Fixed-rate mortgages rose slightly this week, with further increases predicted in the short-term. The uptick followed a two-week downturn in which key rates hit their lowest levels since June.

Mortgage buyer Freddie Mac’s latest survey showed that the average rate on a 30-year mortgage increased 0.06 percentage point week-over-week. The 30-year average is now trending at 4.16 percent after previously dropping to 4.1 percent, which was the lowest level in four months. A year ago, the average rate on a 30-year fixed mortgage was 3.4 percent.

The average rate on a 15-year fixed loan rose to 3.27 percent, an increase of 0.07 percentage point week-over-week and 0.58 percentage point year-over-year. The 15-year average has not trended below the 3 percent threshold since May of this year.

Fixed mortgage rates are predicted to rise significantly come January, when the federal government is expected to curb its bond buy-back program. Some predict the 30-year fixed-rate average will rise to as much as 4.6 percent in Q1 of 2014 and hit the 5 percent threshold by Q3.

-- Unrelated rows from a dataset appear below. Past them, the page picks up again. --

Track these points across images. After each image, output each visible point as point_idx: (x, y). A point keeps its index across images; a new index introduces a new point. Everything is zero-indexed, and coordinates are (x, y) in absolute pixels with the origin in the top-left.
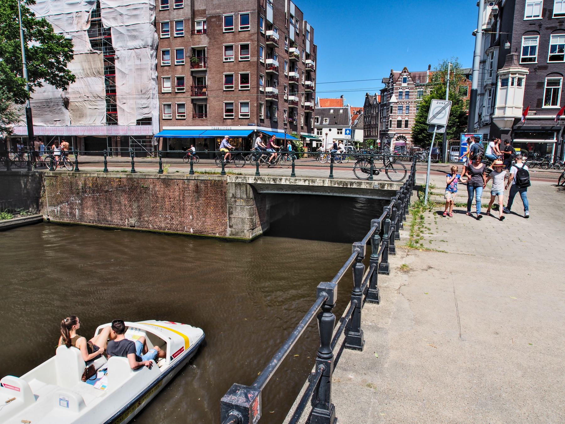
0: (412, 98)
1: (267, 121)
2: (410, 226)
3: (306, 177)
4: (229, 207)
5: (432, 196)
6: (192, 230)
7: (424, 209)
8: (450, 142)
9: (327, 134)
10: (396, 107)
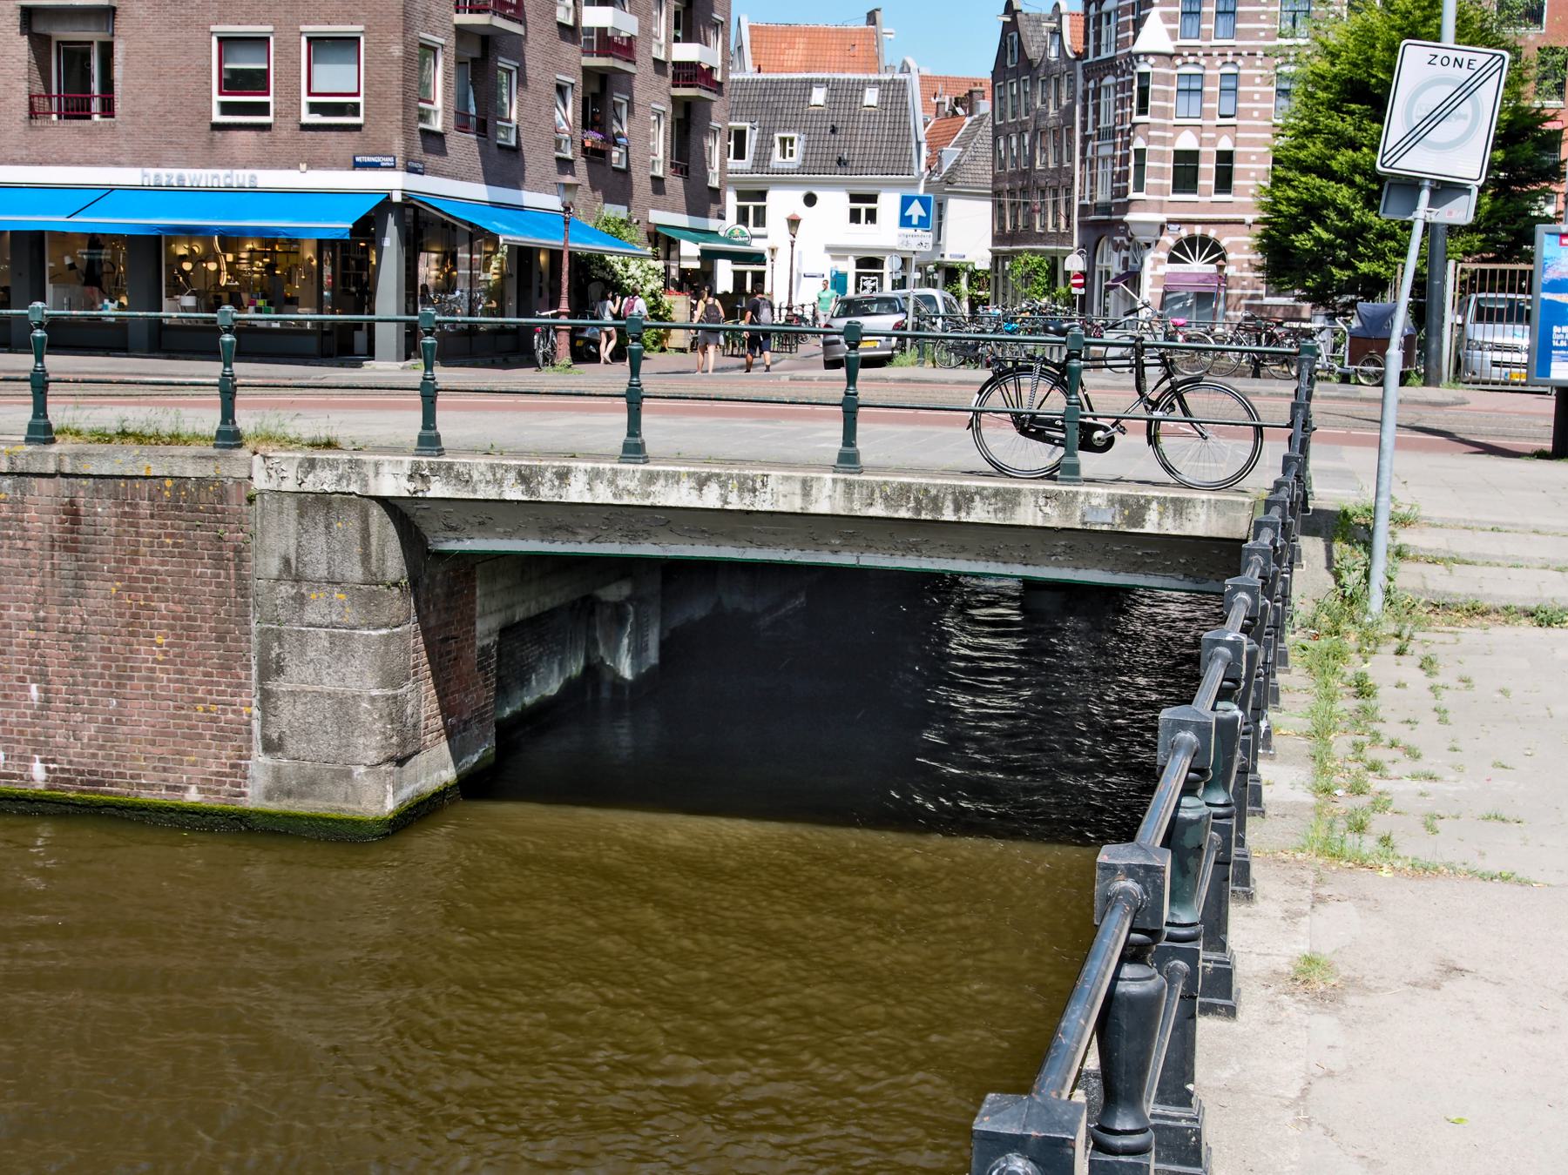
0: (1252, 34)
1: (463, 146)
2: (1308, 736)
3: (708, 461)
4: (263, 633)
5: (1404, 566)
6: (38, 771)
7: (1370, 642)
8: (1463, 271)
9: (794, 223)
10: (1167, 79)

Loans previously dipped in October following the conclusion of the federal government shutdown. Beginning in May, averages on fixed-rate mortgage loans had climbed more than a percentage point; however, a week ago both the 30-year and 15-year fixed-rate loans hit their lowest levels since June 20.

“Fixed mortgage rates rebounded slightly this week on more positive economic data releases,” Frank E. Nothaft, Freddie Mac vice president and chief economist, said in a statement. “Production in the manufacturing industry expanded for the fifth month in a row in October to the strongest pace since April 2011. Similarly, the non-manufacturing sector grew for the second consecutive month in October and beat the market consensus forecast of a decline. These increases were widespread across the nation, from Chicago to Milwaukee to New York.”

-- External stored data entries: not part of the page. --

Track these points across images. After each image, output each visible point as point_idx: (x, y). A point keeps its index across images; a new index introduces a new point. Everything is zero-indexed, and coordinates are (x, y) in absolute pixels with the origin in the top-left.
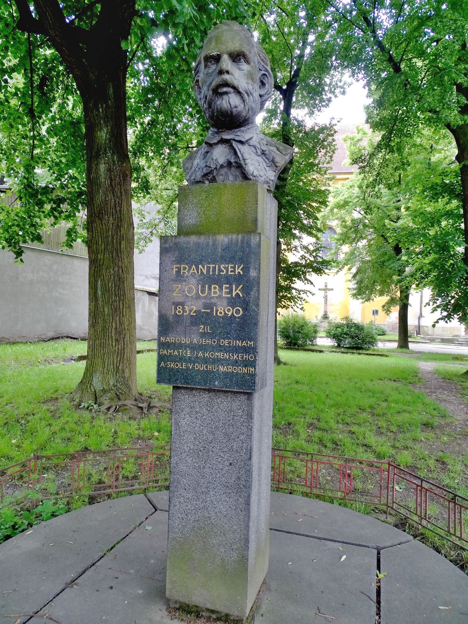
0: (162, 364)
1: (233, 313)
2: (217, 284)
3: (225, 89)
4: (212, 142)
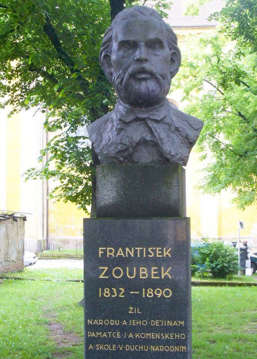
0: (91, 347)
1: (162, 294)
2: (145, 267)
3: (143, 76)
4: (127, 121)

Rates on hybrid adjustable mortgage loans were mixed. The five-year ARM remained at 2.96 percent week-over-week. A year ago, it averaged 2.73 percent. The average rate on a one-year ARM fell slightly, dropping to 2.61 percent from 2.64 percent.

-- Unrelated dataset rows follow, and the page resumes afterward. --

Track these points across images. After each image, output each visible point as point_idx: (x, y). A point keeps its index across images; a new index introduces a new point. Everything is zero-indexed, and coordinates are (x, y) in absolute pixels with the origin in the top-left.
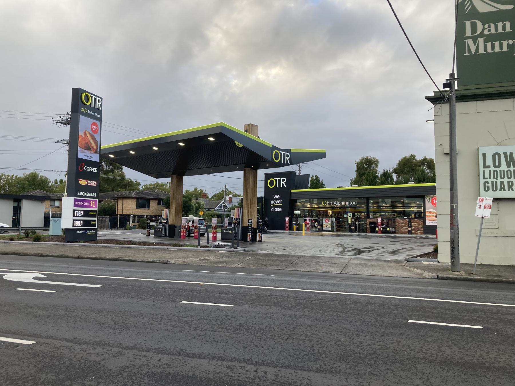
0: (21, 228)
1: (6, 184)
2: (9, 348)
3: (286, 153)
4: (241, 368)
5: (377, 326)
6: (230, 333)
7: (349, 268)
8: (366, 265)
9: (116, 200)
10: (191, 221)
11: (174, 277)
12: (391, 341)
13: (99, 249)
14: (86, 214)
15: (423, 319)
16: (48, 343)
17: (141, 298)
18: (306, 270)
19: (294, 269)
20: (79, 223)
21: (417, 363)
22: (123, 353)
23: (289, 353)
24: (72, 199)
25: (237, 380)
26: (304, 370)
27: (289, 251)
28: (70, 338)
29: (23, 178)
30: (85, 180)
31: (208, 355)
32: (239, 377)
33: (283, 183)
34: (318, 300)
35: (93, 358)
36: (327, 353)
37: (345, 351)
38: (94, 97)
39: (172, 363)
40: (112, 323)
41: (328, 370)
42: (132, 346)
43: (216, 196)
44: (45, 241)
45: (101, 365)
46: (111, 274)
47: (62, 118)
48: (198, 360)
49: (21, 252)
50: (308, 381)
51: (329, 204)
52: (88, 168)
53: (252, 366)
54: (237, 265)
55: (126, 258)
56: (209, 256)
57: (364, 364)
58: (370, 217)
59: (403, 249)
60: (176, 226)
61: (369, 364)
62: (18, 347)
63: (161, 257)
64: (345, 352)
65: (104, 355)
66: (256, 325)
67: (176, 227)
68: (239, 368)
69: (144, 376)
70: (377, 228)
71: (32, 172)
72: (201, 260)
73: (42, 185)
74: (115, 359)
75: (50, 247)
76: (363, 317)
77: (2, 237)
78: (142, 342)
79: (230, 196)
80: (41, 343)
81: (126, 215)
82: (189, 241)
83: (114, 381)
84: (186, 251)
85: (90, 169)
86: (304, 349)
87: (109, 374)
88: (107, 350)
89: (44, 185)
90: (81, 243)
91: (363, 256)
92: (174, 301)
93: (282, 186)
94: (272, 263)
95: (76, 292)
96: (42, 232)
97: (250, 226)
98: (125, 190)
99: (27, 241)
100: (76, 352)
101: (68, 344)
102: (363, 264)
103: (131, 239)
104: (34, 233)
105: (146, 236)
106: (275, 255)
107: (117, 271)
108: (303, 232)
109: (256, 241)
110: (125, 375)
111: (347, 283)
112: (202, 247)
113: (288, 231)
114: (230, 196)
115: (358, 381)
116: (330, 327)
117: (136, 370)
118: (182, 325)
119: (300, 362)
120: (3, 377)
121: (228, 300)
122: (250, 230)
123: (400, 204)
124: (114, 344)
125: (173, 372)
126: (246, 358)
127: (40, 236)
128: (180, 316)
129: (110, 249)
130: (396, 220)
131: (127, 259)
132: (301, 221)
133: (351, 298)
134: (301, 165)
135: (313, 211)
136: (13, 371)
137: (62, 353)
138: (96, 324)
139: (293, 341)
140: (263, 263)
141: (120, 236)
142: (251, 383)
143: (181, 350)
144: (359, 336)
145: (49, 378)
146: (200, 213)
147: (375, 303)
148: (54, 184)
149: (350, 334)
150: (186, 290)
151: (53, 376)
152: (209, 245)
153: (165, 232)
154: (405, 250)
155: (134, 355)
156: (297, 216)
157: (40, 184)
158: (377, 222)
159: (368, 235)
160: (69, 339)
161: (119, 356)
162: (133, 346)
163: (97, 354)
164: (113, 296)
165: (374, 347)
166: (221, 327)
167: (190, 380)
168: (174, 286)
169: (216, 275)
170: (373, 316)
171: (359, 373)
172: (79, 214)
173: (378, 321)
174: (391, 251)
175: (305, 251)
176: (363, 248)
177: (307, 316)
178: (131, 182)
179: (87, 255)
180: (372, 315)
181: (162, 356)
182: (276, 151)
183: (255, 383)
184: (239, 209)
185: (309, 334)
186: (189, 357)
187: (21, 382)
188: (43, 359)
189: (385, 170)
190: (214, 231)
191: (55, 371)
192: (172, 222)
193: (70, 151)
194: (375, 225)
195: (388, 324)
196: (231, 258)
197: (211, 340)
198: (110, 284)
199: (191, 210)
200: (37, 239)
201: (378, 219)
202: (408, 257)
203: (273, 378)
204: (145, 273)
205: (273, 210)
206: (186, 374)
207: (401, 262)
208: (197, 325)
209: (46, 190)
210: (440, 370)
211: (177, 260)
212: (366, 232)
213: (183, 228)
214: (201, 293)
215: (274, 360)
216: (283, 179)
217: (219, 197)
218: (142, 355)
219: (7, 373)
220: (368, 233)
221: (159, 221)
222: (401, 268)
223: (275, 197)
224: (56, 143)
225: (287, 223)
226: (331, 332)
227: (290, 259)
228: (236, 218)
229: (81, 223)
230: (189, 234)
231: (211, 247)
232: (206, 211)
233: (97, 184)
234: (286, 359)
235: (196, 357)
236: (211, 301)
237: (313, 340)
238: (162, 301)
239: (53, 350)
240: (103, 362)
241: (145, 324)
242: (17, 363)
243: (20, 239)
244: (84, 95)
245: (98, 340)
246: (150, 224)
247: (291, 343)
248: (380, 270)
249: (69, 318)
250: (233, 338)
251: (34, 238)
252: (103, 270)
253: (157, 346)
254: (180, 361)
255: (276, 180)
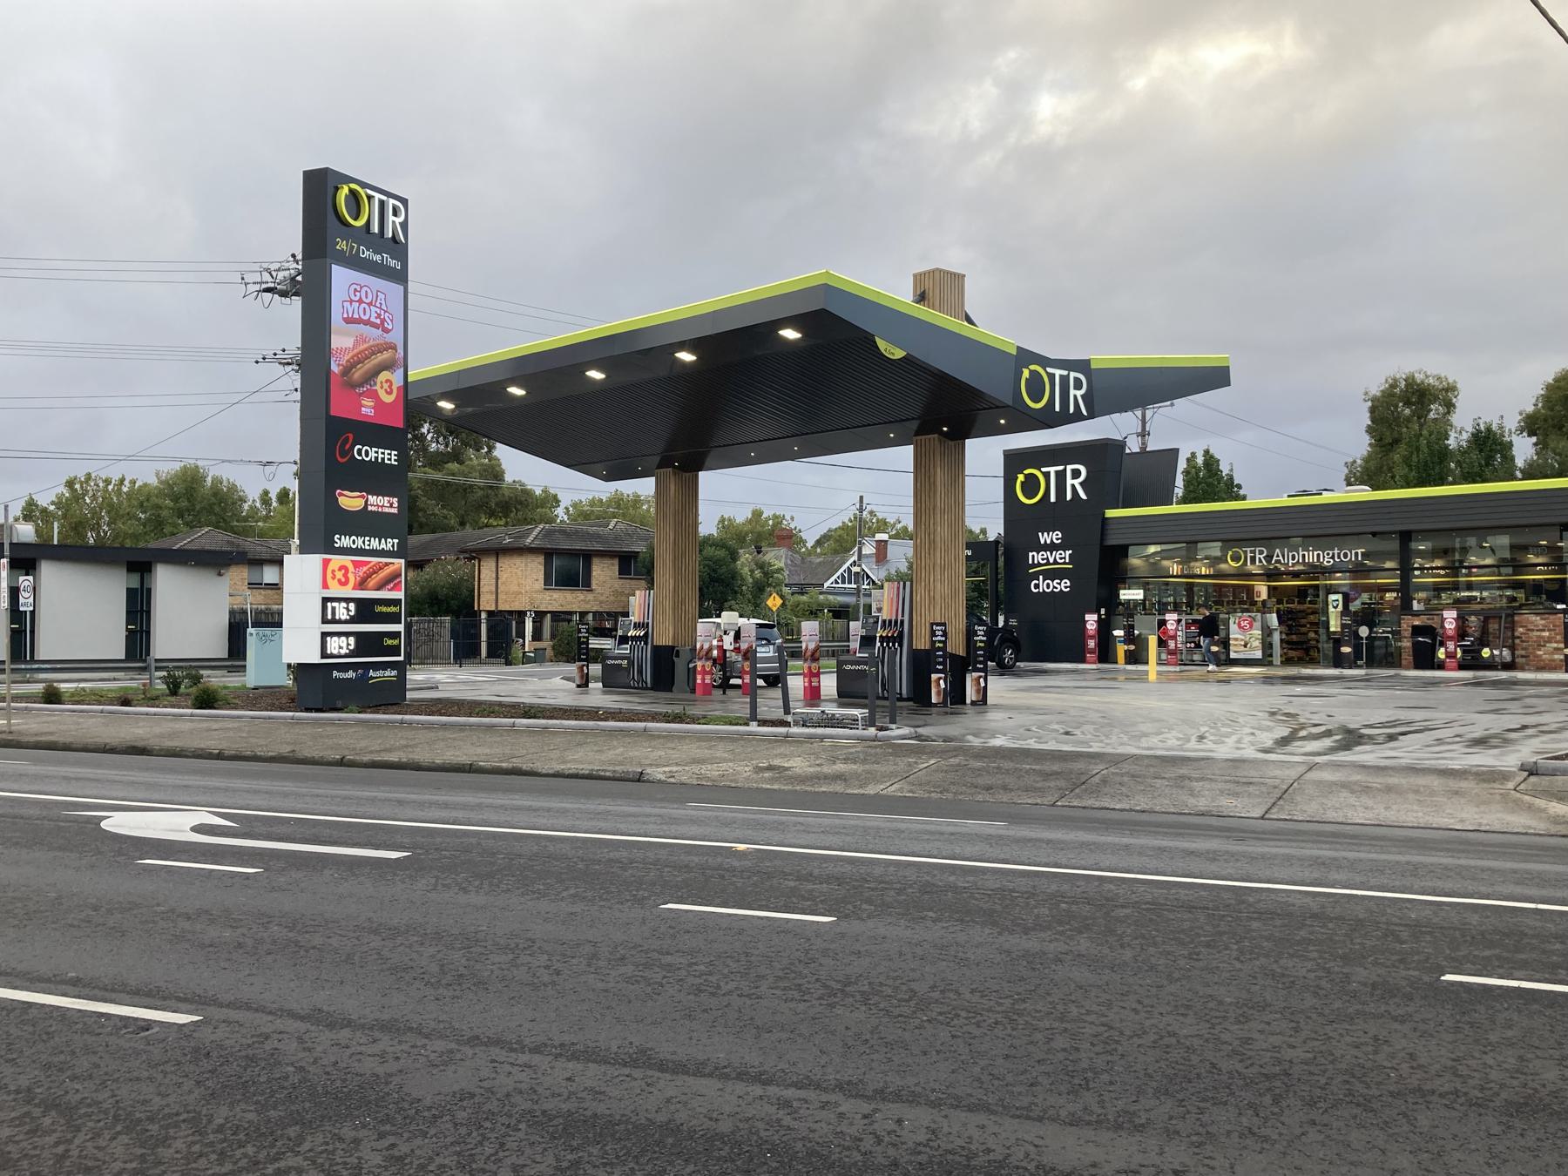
0: (153, 665)
1: (101, 509)
2: (123, 1032)
3: (1073, 375)
4: (823, 1108)
5: (1322, 992)
6: (809, 1004)
7: (1299, 799)
8: (1366, 789)
9: (474, 558)
10: (732, 634)
11: (655, 827)
12: (1355, 1039)
13: (410, 734)
14: (366, 611)
15: (1501, 971)
16: (237, 1022)
17: (533, 892)
18: (1136, 805)
19: (1089, 803)
20: (344, 645)
21: (1423, 1107)
22: (458, 1056)
23: (990, 1068)
24: (315, 560)
25: (803, 1139)
26: (1028, 1118)
27: (1080, 736)
28: (302, 1009)
29: (156, 488)
30: (358, 494)
31: (725, 1067)
32: (813, 1131)
33: (1073, 486)
34: (1136, 905)
35: (369, 1066)
36: (1121, 1069)
37: (1181, 1067)
38: (377, 196)
39: (608, 1086)
40: (434, 968)
41: (1108, 1119)
42: (488, 1037)
43: (830, 537)
44: (232, 709)
45: (391, 1086)
46: (444, 814)
47: (274, 275)
48: (690, 1080)
49: (154, 743)
50: (1032, 1148)
51: (1253, 560)
52: (367, 452)
53: (859, 1101)
54: (882, 787)
55: (501, 761)
56: (786, 756)
57: (1237, 1106)
58: (1416, 606)
59: (1524, 727)
60: (678, 651)
61: (1250, 1105)
62: (148, 1030)
63: (620, 758)
64: (1180, 1070)
65: (402, 1061)
66: (900, 981)
67: (678, 656)
68: (818, 1105)
69: (519, 1121)
70: (1442, 650)
71: (185, 466)
72: (758, 770)
73: (217, 509)
74: (434, 1072)
75: (247, 729)
76: (1283, 962)
77: (95, 694)
78: (520, 1026)
79: (880, 537)
80: (217, 1021)
81: (510, 612)
82: (723, 702)
83: (427, 1133)
84: (711, 739)
85: (372, 455)
86: (1046, 1057)
87: (414, 1111)
88: (412, 1047)
89: (224, 510)
90: (351, 712)
91: (1363, 755)
92: (641, 902)
93: (1069, 497)
94: (1010, 780)
95: (327, 872)
96: (223, 676)
97: (939, 649)
98: (506, 524)
99: (173, 706)
100: (319, 1049)
101: (295, 1025)
102: (1356, 783)
103: (527, 699)
104: (196, 680)
105: (574, 685)
106: (1026, 753)
107: (465, 807)
108: (1152, 668)
109: (964, 702)
110: (461, 1115)
111: (1267, 849)
112: (763, 723)
113: (1094, 666)
114: (880, 537)
115: (1198, 1154)
116: (1154, 990)
117: (496, 1103)
118: (654, 975)
119: (1020, 1093)
120: (106, 1112)
121: (822, 901)
122: (940, 664)
123: (1537, 555)
124: (434, 1030)
125: (608, 1112)
126: (847, 1078)
127: (215, 692)
128: (654, 950)
129: (448, 734)
130: (1516, 618)
131: (504, 765)
132: (1144, 626)
133: (1260, 901)
134: (1149, 413)
135: (1196, 589)
136: (133, 1096)
137: (276, 1049)
138: (382, 971)
139: (1014, 1033)
140: (980, 781)
141: (487, 686)
142: (848, 1149)
143: (643, 1052)
144: (1248, 1020)
145: (238, 1117)
146: (770, 603)
147: (1340, 918)
148: (258, 505)
149: (1218, 1014)
150: (686, 866)
151: (251, 1111)
152: (789, 719)
153: (640, 672)
154: (1530, 732)
155: (493, 1061)
156: (1131, 608)
157: (209, 509)
158: (1443, 627)
159: (1406, 678)
160: (300, 1011)
161: (445, 1064)
162: (491, 1036)
163: (382, 1056)
164: (444, 885)
165: (1289, 1054)
166: (781, 984)
167: (657, 1136)
168: (648, 854)
169: (801, 819)
170: (1321, 958)
171: (1210, 1129)
172: (342, 611)
173: (1333, 976)
174: (1476, 735)
175: (1143, 740)
176: (1367, 726)
177: (1084, 956)
178: (527, 493)
179: (371, 752)
180: (1315, 955)
181: (580, 1066)
182: (1033, 367)
183: (860, 1151)
184: (898, 588)
185: (1074, 1011)
186: (662, 1071)
187: (157, 1127)
188: (220, 1065)
189: (1481, 422)
190: (810, 668)
191: (255, 1098)
192: (663, 637)
193: (306, 389)
194: (1434, 639)
195: (1365, 985)
196: (864, 761)
197: (741, 1024)
198: (436, 849)
199: (736, 592)
200: (207, 700)
201: (1446, 614)
202: (1534, 760)
203: (922, 1137)
204: (557, 812)
205: (1037, 586)
206: (648, 1119)
207: (1504, 776)
208: (704, 977)
209: (232, 527)
210: (1496, 1129)
211: (675, 769)
212: (1399, 666)
213: (700, 659)
214: (734, 879)
215: (937, 1086)
216: (1073, 470)
217: (841, 541)
218: (518, 1062)
219: (117, 1102)
220: (1407, 668)
221: (620, 633)
222: (1498, 797)
223: (1045, 538)
224: (257, 362)
225: (1092, 637)
226: (1152, 1006)
227: (1079, 766)
228: (890, 621)
229: (348, 644)
230: (726, 679)
231: (796, 723)
232: (793, 594)
233: (398, 507)
234: (976, 1084)
235: (687, 1073)
236: (764, 903)
237: (1084, 1031)
238: (602, 903)
239: (250, 1042)
240: (396, 1080)
241: (538, 974)
242: (146, 1074)
243: (153, 700)
244: (345, 191)
245: (386, 1016)
246: (587, 644)
247: (1003, 1039)
248: (1415, 808)
249: (302, 953)
250: (813, 1019)
251: (196, 698)
252: (421, 805)
253: (567, 1038)
254: (634, 1083)
255: (1047, 475)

Looking ahead to next week, mortgage rates are expected to trend upwards. In the latest Mortgage Rate Trend Index by, half of the analysts and loan experts polled believe that rates will increase over the next week. However, at least one loan officer believes the uptick is temporary. “Short-term technical forces should drive Treasury yields and mortgage rates slightly higher. This will last no more than two weeks,” opined Dick Lepre of RPM Mortgage.